Jakarta (ANTARA News) - Wakil Ketua DPR RI Fahri Hamzah meminta pemerintah tidak mendatangkan pekerja kasar atau kuli dari luar negeri untuk peluang kerja di dalam negeri.

Fahri kepada pers di Jakarta, Senin, menyayangkan Kementerian Tenaga Kerja yang mengizinkan pekerja kasar dari luar negeri terutama dari Tiongkok untuk bekerja di Indonesia.

Ia pun mempertanyakan sikap Menaker Hanif Dhakiri karena di saat jumlah pengangguran dan PHK meningkat di Indonesia karena perekomomian yang tidak menentu, namun justru dibuka peluang kerja kasar dari luar negeri.

"Kok bisa memudahkan pekerja kelas bawah dari asing masuk, semetara pengangguran di Indonesia tinggi.
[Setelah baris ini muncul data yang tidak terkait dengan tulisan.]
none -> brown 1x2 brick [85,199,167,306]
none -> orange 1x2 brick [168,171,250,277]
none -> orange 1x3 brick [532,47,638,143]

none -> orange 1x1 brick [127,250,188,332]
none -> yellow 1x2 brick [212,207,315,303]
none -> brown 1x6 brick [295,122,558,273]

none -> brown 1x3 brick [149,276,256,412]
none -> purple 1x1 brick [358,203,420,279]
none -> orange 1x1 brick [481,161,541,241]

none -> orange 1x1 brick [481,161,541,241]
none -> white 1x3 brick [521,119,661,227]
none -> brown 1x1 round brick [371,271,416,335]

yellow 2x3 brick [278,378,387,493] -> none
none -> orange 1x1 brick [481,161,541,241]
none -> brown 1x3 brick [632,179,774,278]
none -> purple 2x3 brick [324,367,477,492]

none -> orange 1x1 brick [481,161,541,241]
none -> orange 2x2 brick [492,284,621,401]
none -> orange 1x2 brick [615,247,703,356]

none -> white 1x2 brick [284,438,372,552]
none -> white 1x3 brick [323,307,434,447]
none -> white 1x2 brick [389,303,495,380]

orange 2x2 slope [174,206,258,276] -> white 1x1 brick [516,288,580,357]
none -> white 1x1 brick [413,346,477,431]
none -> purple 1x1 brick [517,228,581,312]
Saya dengar jumlahnya masif, dan itu tolong dilaporkan sama menaker secara resmi," katanya.

Fahri pun heran dengan msuknya tenaga kerja tanpa keahlian sementara di Indonesia sudah memiliki semuanya. "Apa ada hal yang orang Indonesia tidak bisa kerjakan ? Ini harus dijelaskan oleh menaker kenapa seperti ini dan buat sektor apa," kata Fahri.
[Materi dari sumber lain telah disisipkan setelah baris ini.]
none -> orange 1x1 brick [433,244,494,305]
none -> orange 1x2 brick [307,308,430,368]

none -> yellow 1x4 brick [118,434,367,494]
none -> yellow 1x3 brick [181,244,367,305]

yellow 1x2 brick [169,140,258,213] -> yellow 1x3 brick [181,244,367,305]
Kementerian Tenaga Kerja (Kemenaker) diminta meninjau kembali keberadaan tenaga kerja asing (TKA) asal Tiongkok yang bekerja di pabrik semen di Kecamatan Bayah Kabupaten Lebak, Provinsi Banten, karena perilaku mereka jorok, yaitu buang air besar di sembarangan tempat.

"Kami berharap izin bekerja para TKA asal Tiongkok itu dicabut," kata Sarip, seorang tokoh masyarakat Kabupaten Lebak.

Ia mengatakan, semestinya para TKA tersebut bekerja di Indonesia dengan baik dan profesional sehingga dapat diterima masyarakat.

Kepala Bidang Pembinaan Tenaga Kerja pada Dinas Tenaga Kerja dan Sosial (Disnakersos) Kabupaten Lebak Edi Moedjarto mengatakan, saat ini jumlah warga Tiongkok yang bekerja di pabrik semen di Kecamatan Bayah tercatat 799 orang.

Pihaknya belum melakukan pengawasan untuk mengetahui izin usaha dan dokumen keimigrasian sebab sebelumnya mereka memiliki izin bekerja yang dikeluarkan oleh Kementerian Tenaga Kerja dan Kepolisian RI.

"Kami setahun lalu, TKA dari Tiongkok sebanyak 799 orang dipastikan mereka jalur resmi," katanya.

Ia menyatakan, pihaknya sejauh ini belum mengetahui secara pasti masa berlaku tinggalnya sudah habis sebab jika melebihi satu tahun maka harus diperpanjang atau dikembalikan ke negara asalnya.